Growing up in the 1950s as a farm kid in northwestern Minnesota, I listened to adults rant about the milling companies influence over grain prices.
Back then, there were still enough family farmers to organize protests including milk dumping and tractorcades among other public protests over low commodity prices.
Rhoda Gilman’s new book, “Stand Up! The Story of Minnesota’s Protest Tradition,” goes way back to when country folks outnumbered their city cousins and were able to mount robust third party movements to sway political decisions.
Gilman is a retired Minnesota Historical Society writer, editor and former head of its education division.
The old days in Minnesota were good for the milling, timber and railroad barons. They basked in wealth and maintained a firm grip on the levers of political power.
The Great Depression, among other events, kicked off a storm of protest over a wave of farm foreclosures.
Here’s a Minnesota Historical Society photo from their collection which shows a 1933 farm rally seeking a foreclosure moratorium – which lawmakers granted. We’ll have a story this afternoon on All Things Considered talking with Gilman about protest history.
Gilman and others have written volumes on Minnesota’s long and robust protest tradition. She touts her new 168 page book as an accessible overview.
Gilman speeds along in her narrative taking us from the 1857 argument over slavery, which threatened to delay Minnesota’s rise to statehood, all the way to present day protests.
In our interview, Gilman points to the immigrant influence in Minnesota’s protest tradition including Finns and Swedes who had a history back in the old country of “radical” politics by American standards.
Then, and some would argue now, folks holding financial and political power weren’t much in a sharing mood. They were tireless in devising ways to thwart protesters including hiring thugs to break up gatherings.
This photo courtesy of the Minnesota Historical Society from 1934, shows the violent confrontations during the Minneapolis Truckers Strike where two people died and 60 were injured.

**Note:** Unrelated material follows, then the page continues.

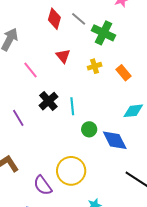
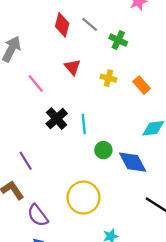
green cross: (104, 33) -> (118, 40), size x0.7
yellow cross: (95, 66) -> (108, 78), turned 32
purple line: (18, 118) -> (26, 161), moved
purple semicircle: (43, 185) -> (38, 215), moved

In an especially dark chapter of Minnesota history, elected officials in 1917 who were supported by business interests created a “public safety commission.” Gilman says pro-labor and anti-World War I sentiment were swirling through the state and the commission hired informants and used its powers to detain suspected subversives.
Gilman predicts the rise of feminism, eco-politics and the role of government surveillance will all influence contemporary protests in Minnesota. She concludes that the power of protest is a precious asset in uniting people against injustice.